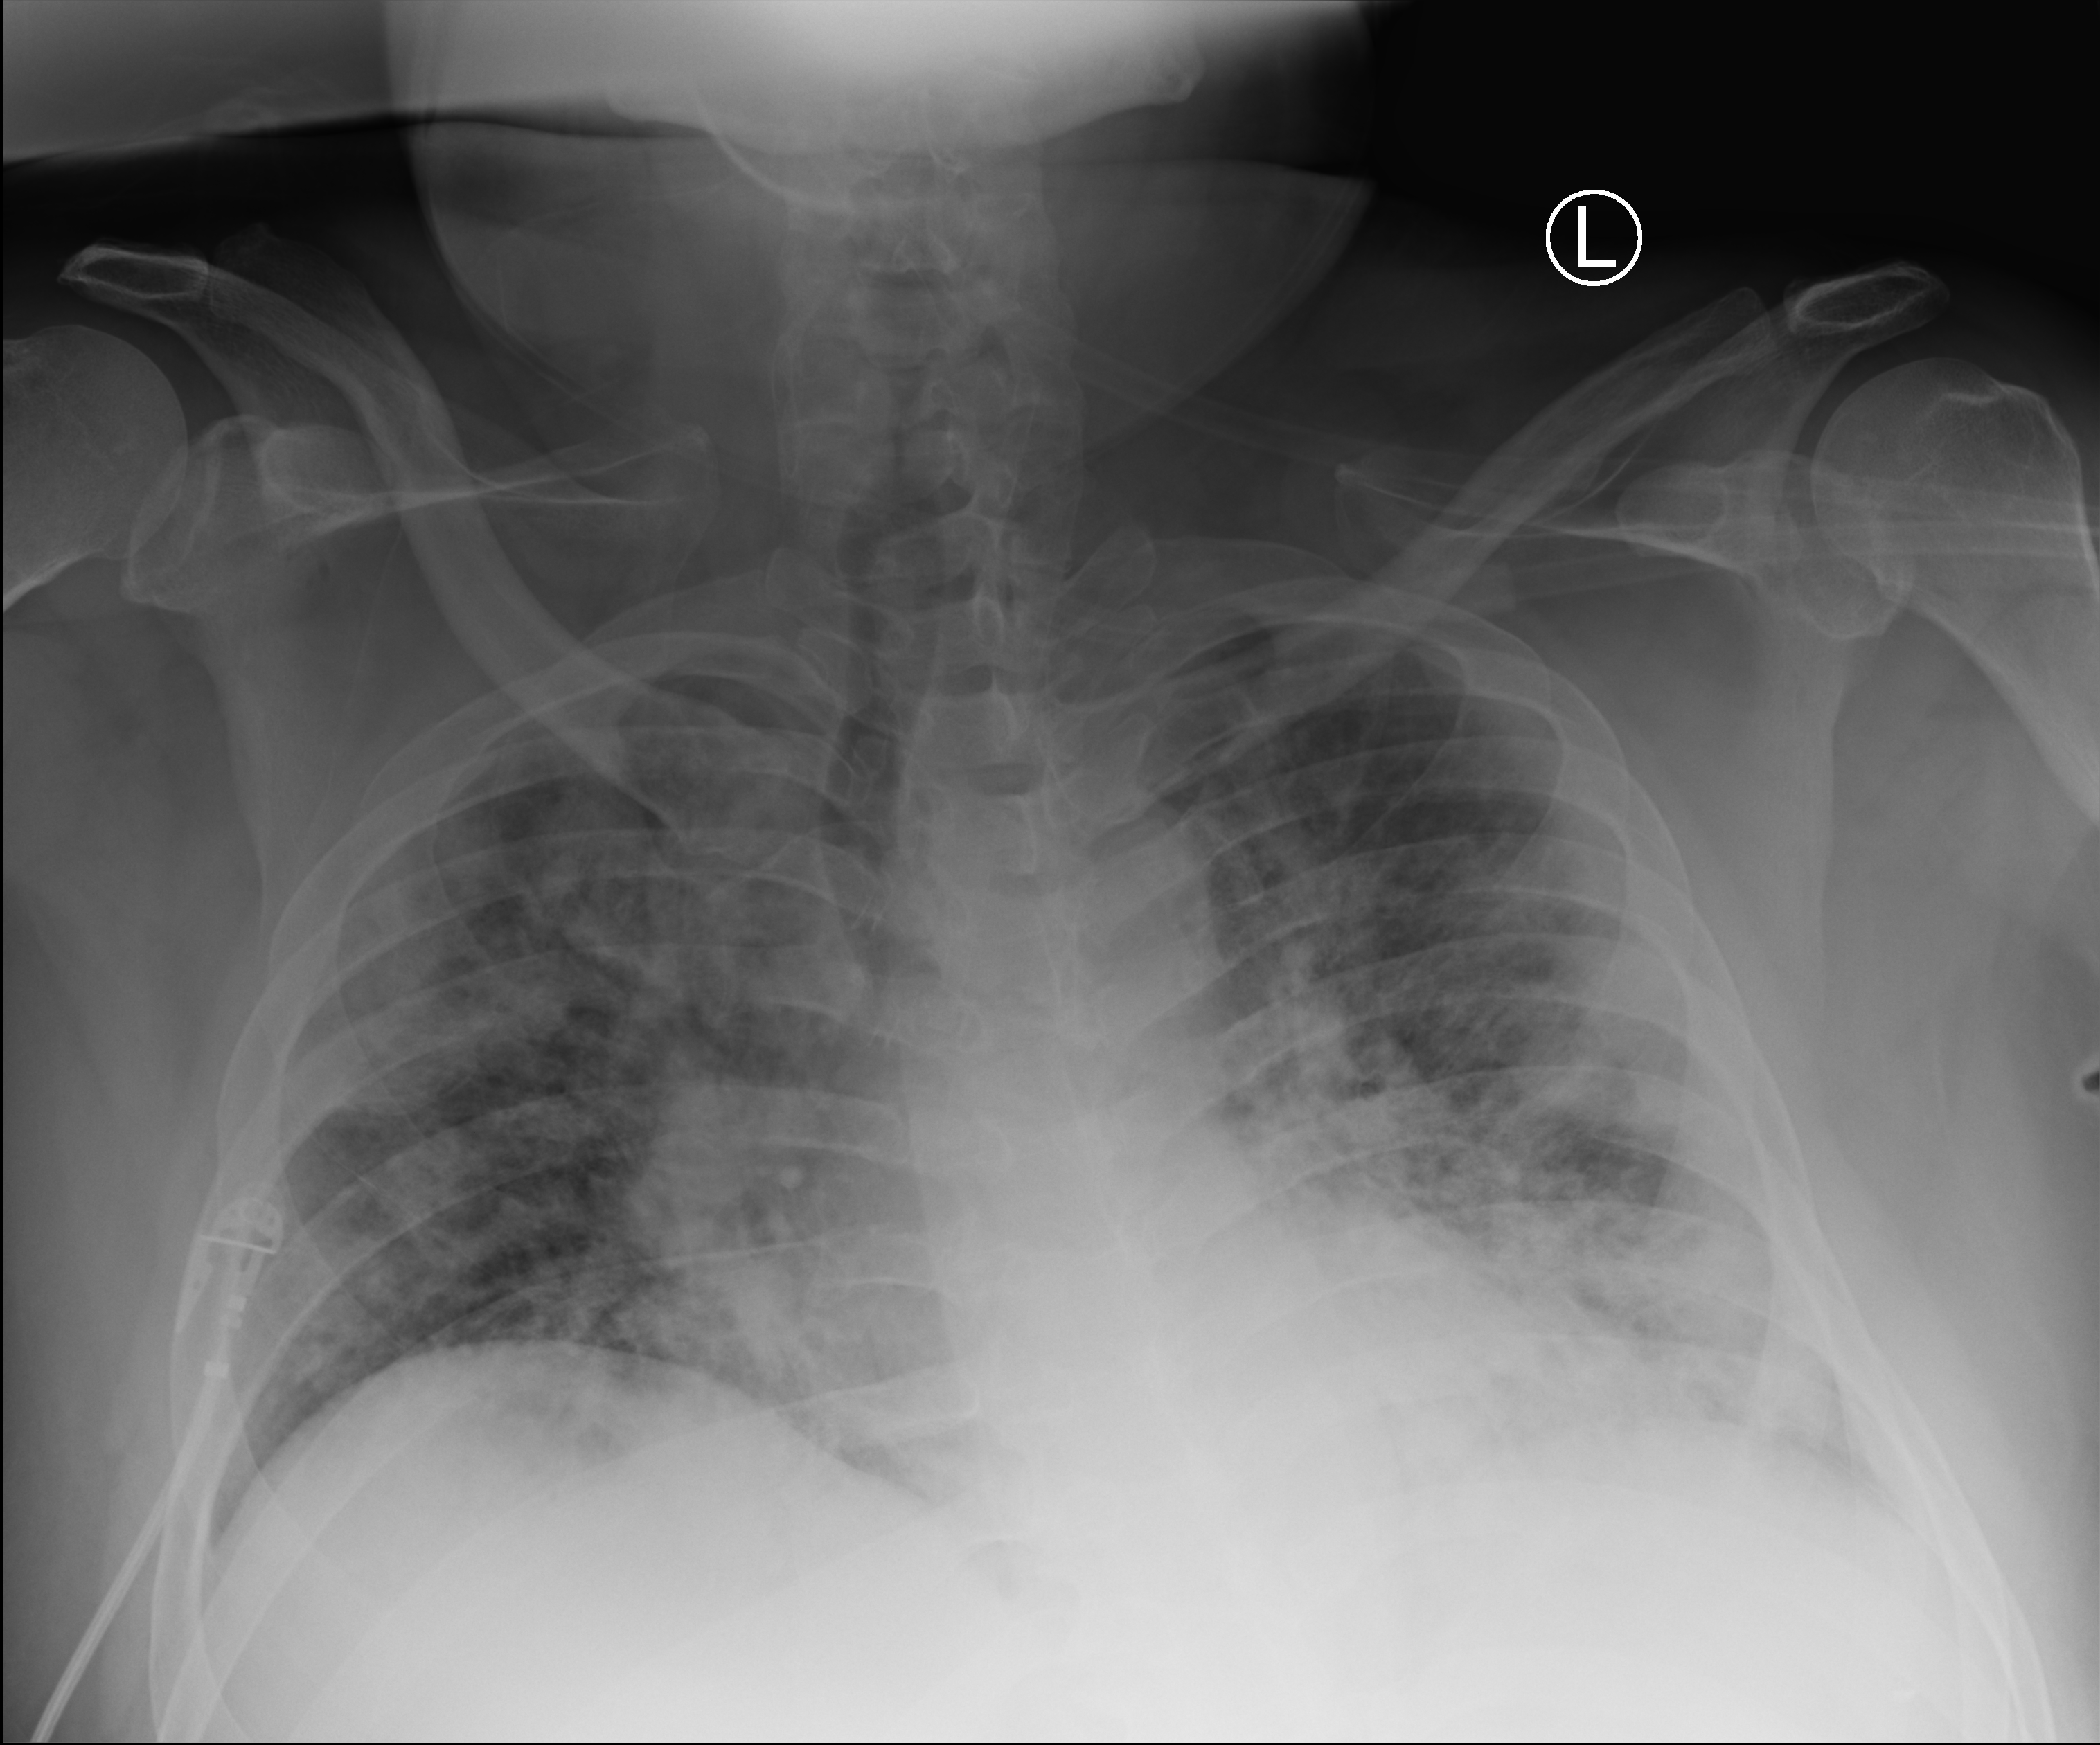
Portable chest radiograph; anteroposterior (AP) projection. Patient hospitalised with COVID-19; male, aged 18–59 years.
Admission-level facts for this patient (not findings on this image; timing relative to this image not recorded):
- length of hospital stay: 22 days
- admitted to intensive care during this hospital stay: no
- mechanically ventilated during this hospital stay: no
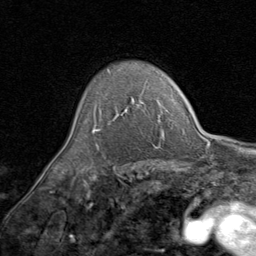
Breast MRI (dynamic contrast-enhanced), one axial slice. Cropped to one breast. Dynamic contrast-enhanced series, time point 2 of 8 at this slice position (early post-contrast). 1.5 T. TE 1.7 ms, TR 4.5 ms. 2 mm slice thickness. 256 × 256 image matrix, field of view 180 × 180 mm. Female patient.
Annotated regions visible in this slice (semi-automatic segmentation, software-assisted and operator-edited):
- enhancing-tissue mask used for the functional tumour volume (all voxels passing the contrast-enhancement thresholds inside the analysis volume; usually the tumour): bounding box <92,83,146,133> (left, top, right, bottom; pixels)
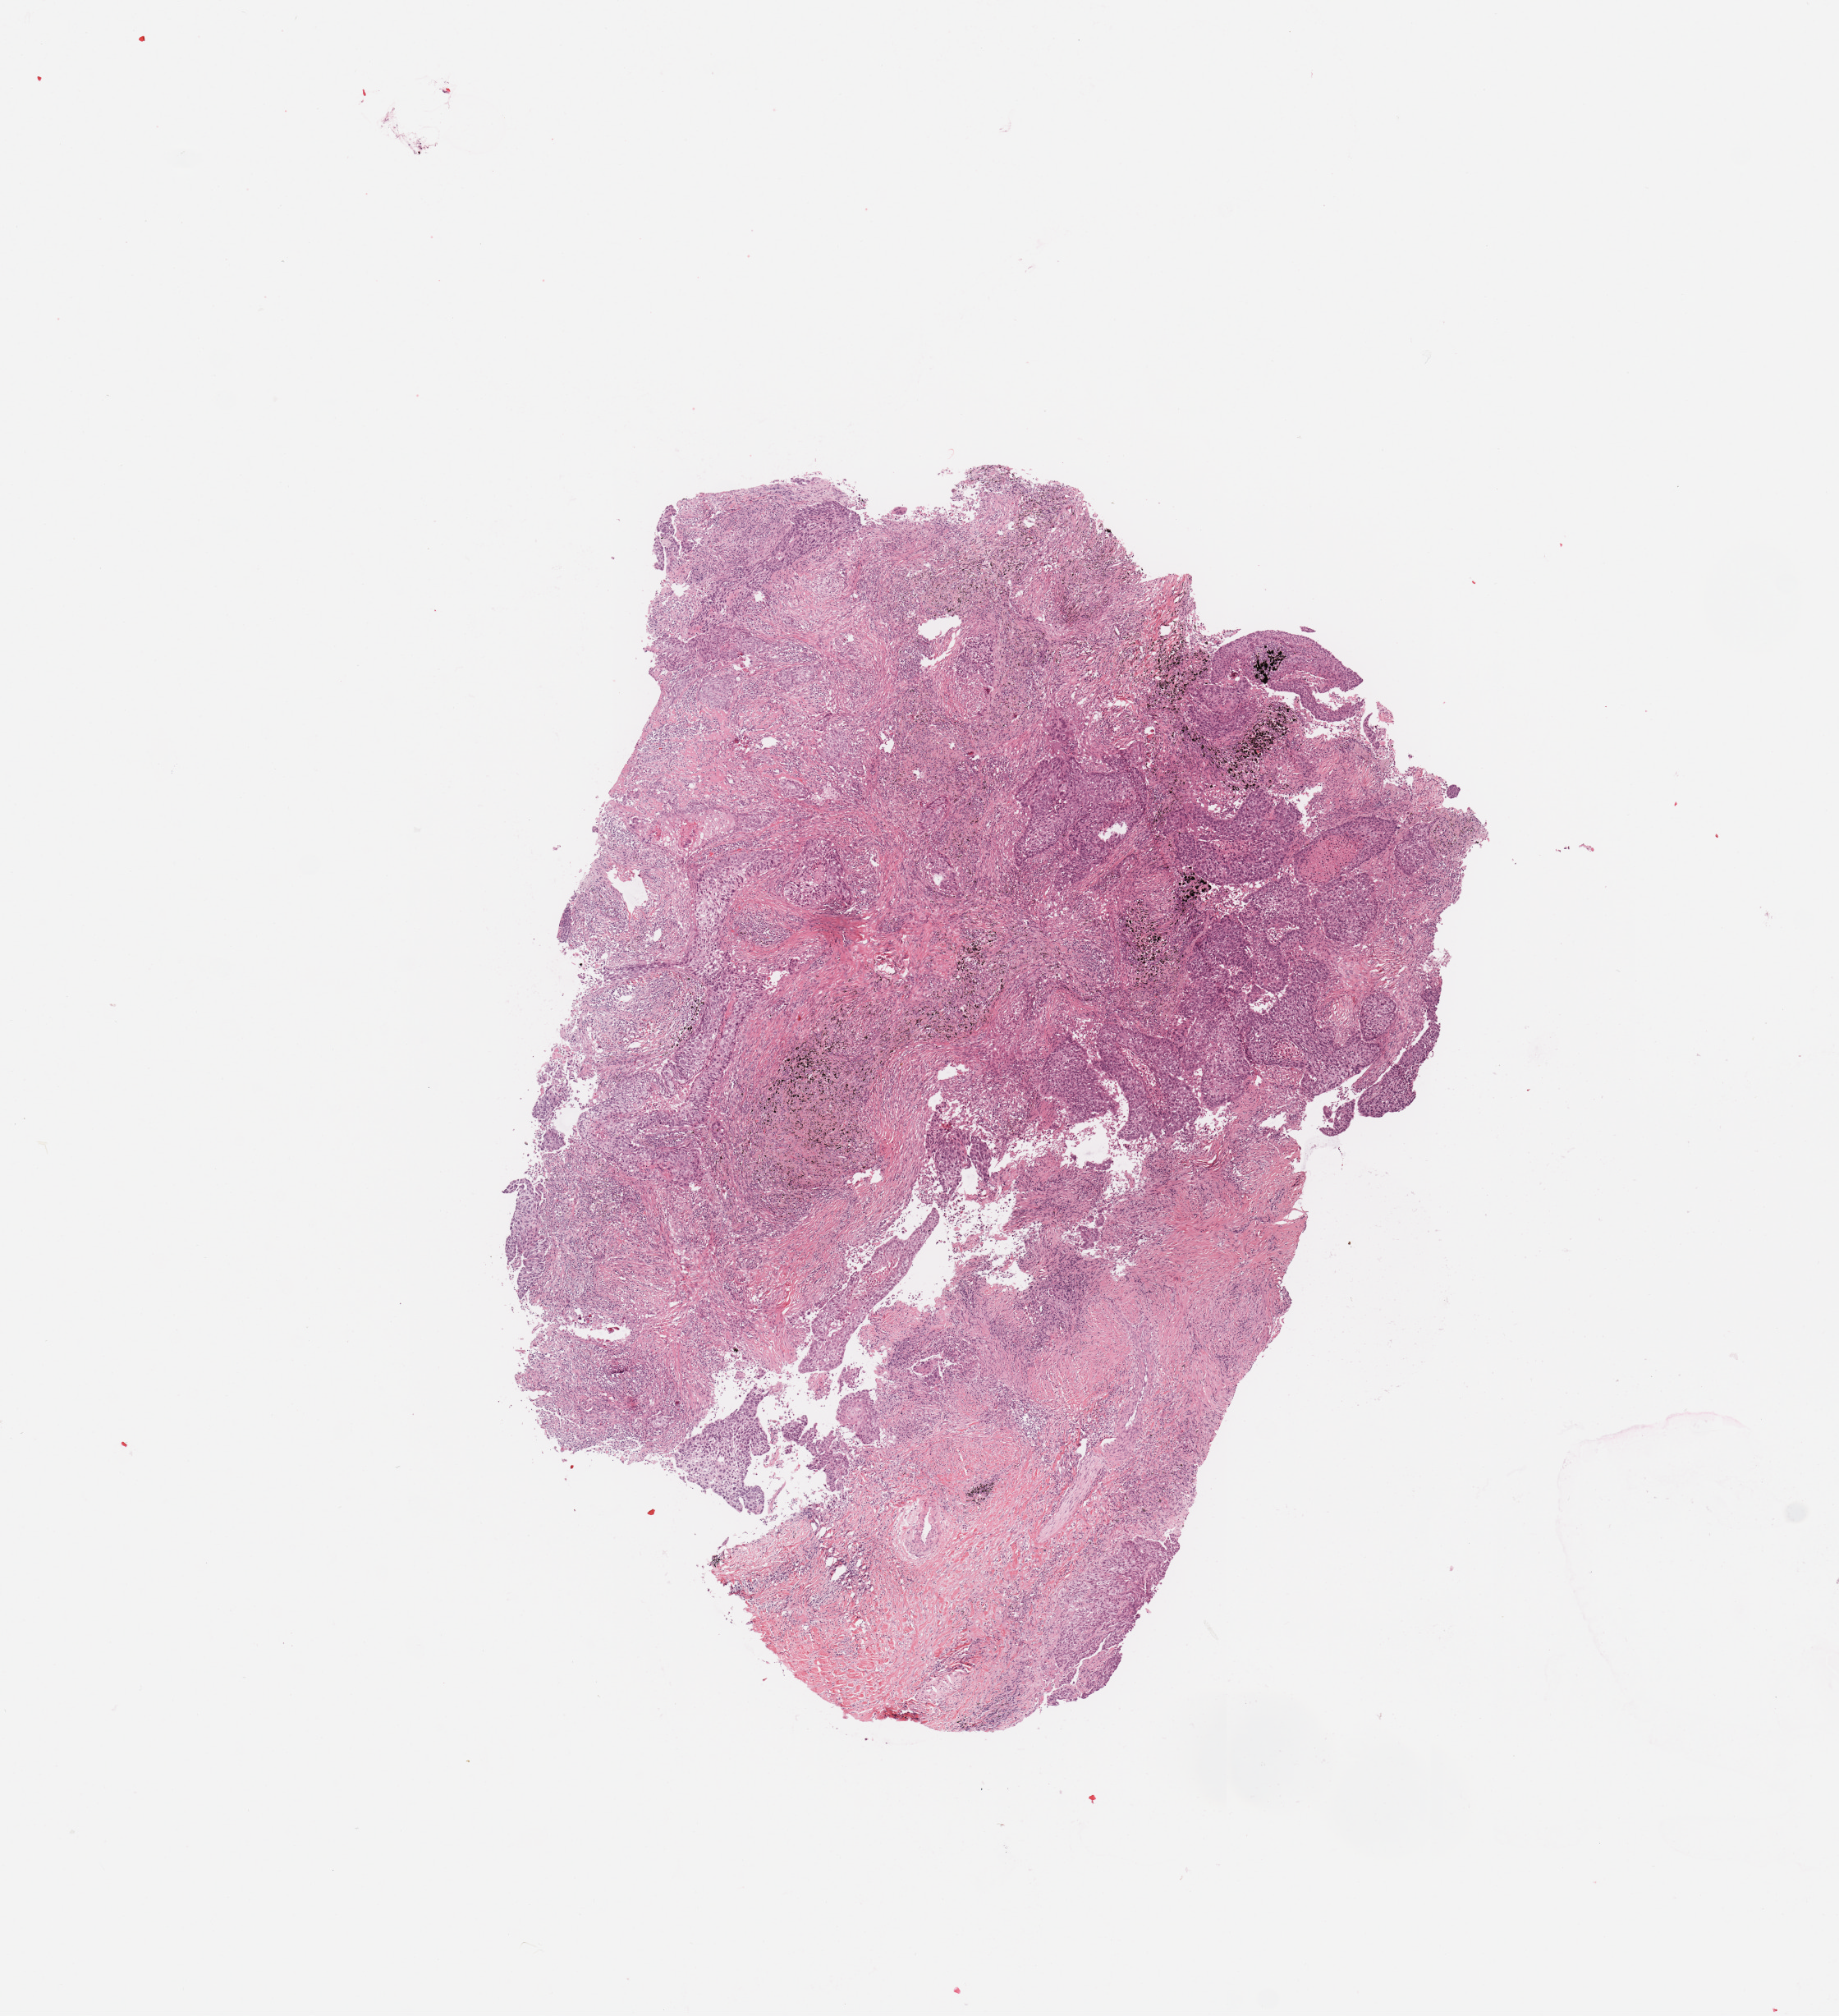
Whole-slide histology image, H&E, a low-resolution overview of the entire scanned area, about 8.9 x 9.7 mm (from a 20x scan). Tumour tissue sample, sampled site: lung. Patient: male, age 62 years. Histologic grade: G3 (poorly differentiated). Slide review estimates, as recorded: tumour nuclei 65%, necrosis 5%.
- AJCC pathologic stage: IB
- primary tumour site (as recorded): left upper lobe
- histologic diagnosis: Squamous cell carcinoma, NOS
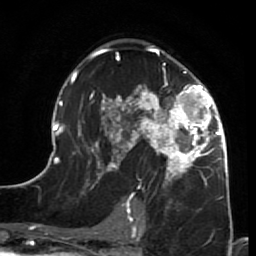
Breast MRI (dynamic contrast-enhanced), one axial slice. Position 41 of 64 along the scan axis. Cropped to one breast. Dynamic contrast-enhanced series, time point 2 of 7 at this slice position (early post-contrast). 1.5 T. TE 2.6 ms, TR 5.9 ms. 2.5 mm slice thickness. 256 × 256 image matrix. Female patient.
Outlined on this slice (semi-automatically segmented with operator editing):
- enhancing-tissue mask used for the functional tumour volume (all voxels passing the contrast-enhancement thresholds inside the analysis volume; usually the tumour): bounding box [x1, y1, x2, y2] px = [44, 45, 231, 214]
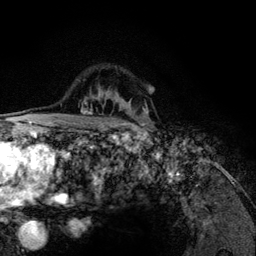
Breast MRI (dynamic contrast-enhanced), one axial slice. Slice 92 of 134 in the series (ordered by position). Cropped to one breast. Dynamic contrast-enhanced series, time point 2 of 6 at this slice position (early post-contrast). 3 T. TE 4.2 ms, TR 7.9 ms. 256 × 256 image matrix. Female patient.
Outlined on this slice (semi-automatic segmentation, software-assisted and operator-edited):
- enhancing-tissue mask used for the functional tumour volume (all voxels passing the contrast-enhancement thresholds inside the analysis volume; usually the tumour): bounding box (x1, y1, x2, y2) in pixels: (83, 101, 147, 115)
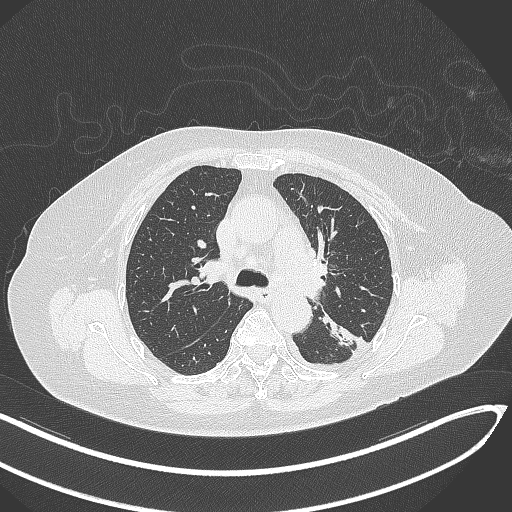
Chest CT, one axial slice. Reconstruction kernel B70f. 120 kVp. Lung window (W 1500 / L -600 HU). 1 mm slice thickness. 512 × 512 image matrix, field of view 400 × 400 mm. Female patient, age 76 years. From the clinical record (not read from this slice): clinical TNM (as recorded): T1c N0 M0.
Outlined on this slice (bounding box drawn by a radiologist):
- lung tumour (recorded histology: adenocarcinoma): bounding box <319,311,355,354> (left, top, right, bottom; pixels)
-------
INSTRUCTIONS TO FOLLOW >> Return, exactly as they stand, all of the lines above, but not the pictures.

YOUR RESPONSE >>
Portable chest radiograph; anteroposterior (AP) projection. Patient hospitalised with COVID-19; male, aged 18–59 years.
Admission-level facts for this patient (not findings on this image; timing relative to this image not recorded):
- length of hospital stay: 22 days
- admitted to intensive care during this hospital stay: no
- mechanically ventilated during this hospital stay: no
Breast MRI (dynamic contrast-enhanced), one axial slice. Cropped to one breast. Dynamic contrast-enhanced series, time point 2 of 8 at this slice position (early post-contrast). 1.5 T. TE 1.7 ms, TR 4.5 ms. 2 mm slice thickness. 256 × 256 image matrix, field of view 180 × 180 mm. Female patient.
Annotated regions visible in this slice (semi-automatic segmentation, software-assisted and operator-edited):
- enhancing-tissue mask used for the functional tumour volume (all voxels passing the contrast-enhancement thresholds inside the analysis volume; usually the tumour): bounding box <92,83,146,133> (left, top, right, bottom; pixels)
Whole-slide histology image, H&E, a low-resolution overview of the entire scanned area, about 8.9 x 9.7 mm (from a 20x scan). Tumour tissue sample, sampled site: lung. Patient: male, age 62 years. Histologic grade: G3 (poorly differentiated). Slide review estimates, as recorded: tumour nuclei 65%, necrosis 5%.
- AJCC pathologic stage: IB
- primary tumour site (as recorded): left upper lobe
- histologic diagnosis: Squamous cell carcinoma, NOS
Breast MRI (dynamic contrast-enhanced), one axial slice. Position 41 of 64 along the scan axis. Cropped to one breast. Dynamic contrast-enhanced series, time point 2 of 7 at this slice position (early post-contrast). 1.5 T. TE 2.6 ms, TR 5.9 ms. 2.5 mm slice thickness. 256 × 256 image matrix. Female patient.
Outlined on this slice (semi-automatically segmented with operator editing):
- enhancing-tissue mask used for the functional tumour volume (all voxels passing the contrast-enhancement thresholds inside the analysis volume; usually the tumour): bounding box [x1, y1, x2, y2] px = [44, 45, 231, 214]
Breast MRI (dynamic contrast-enhanced), one axial slice. Slice 92 of 134 in the series (ordered by position). Cropped to one breast. Dynamic contrast-enhanced series, time point 2 of 6 at this slice position (early post-contrast). 3 T. TE 4.2 ms, TR 7.9 ms. 256 × 256 image matrix. Female patient.
Outlined on this slice (semi-automatic segmentation, software-assisted and operator-edited):
- enhancing-tissue mask used for the functional tumour volume (all voxels passing the contrast-enhancement thresholds inside the analysis volume; usually the tumour): bounding box (x1, y1, x2, y2) in pixels: (83, 101, 147, 115)
Chest CT, one axial slice. Reconstruction kernel B70f. 120 kVp. Lung window (W 1500 / L -600 HU). 1 mm slice thickness. 512 × 512 image matrix, field of view 400 × 400 mm. Female patient, age 76 years. From the clinical record (not read from this slice): clinical TNM (as recorded): T1c N0 M0.
Outlined on this slice (bounding box drawn by a radiologist):
- lung tumour (recorded histology: adenocarcinoma): bounding box <319,311,355,354> (left, top, right, bottom; pixels)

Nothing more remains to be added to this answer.